Copy the lines below exactly, starting at the line containing "64 to 72: 2" and ending at the line containing "178 to 186: 1".

— DATA TO EXAMINE —
****************

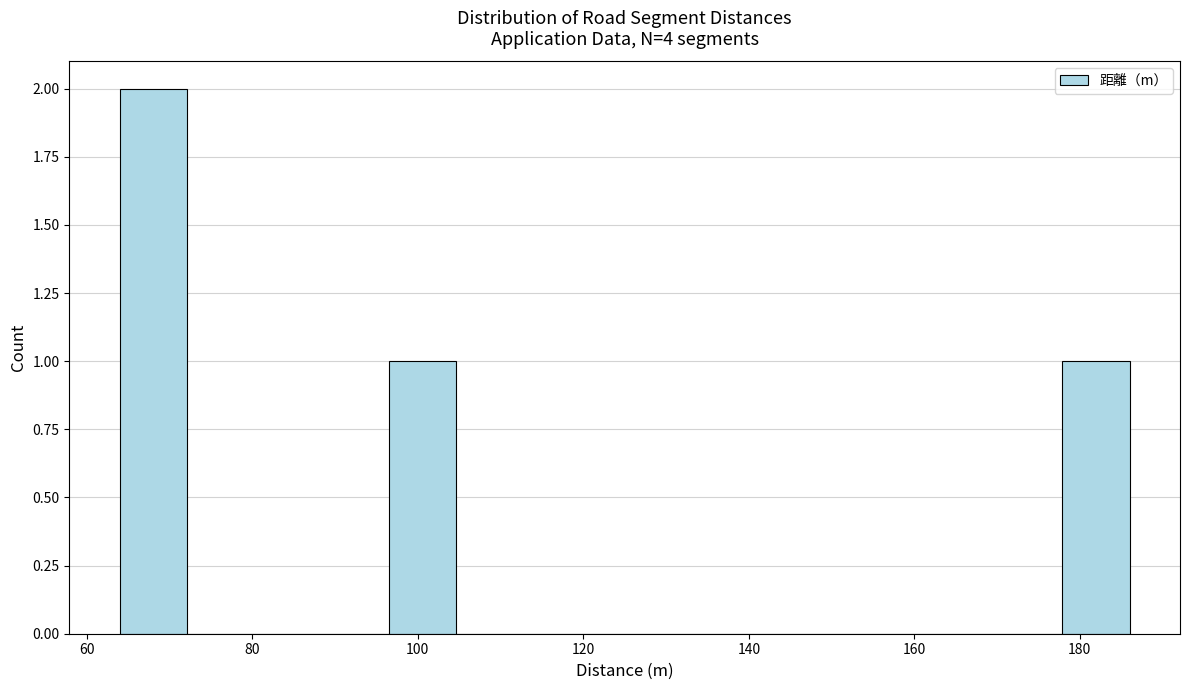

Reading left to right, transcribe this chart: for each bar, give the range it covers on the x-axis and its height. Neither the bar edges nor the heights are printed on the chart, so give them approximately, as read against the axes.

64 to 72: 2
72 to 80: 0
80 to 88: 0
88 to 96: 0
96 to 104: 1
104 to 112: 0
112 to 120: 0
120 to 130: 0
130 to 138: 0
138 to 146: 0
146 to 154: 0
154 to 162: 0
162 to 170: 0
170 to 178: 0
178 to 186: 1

****************

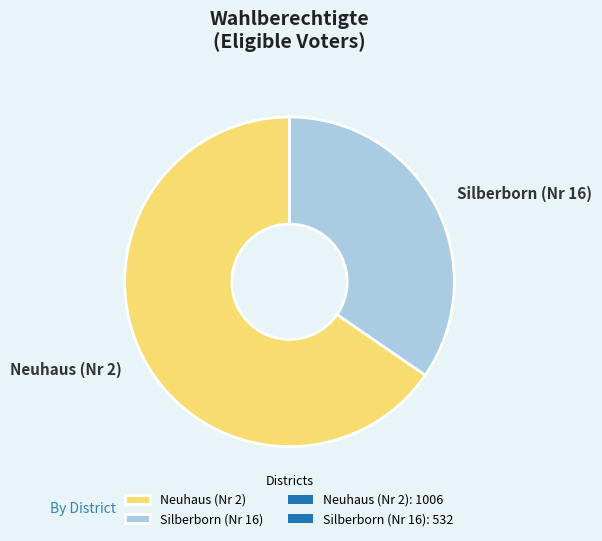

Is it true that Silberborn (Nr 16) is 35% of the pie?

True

****************

— TASK ANSWER —
64 to 72: 2
72 to 80: 0
80 to 88: 0
88 to 96: 0
96 to 104: 1
104 to 112: 0
112 to 120: 0
120 to 130: 0
130 to 138: 0
138 to 146: 0
146 to 154: 0
154 to 162: 0
162 to 170: 0
170 to 178: 0
178 to 186: 1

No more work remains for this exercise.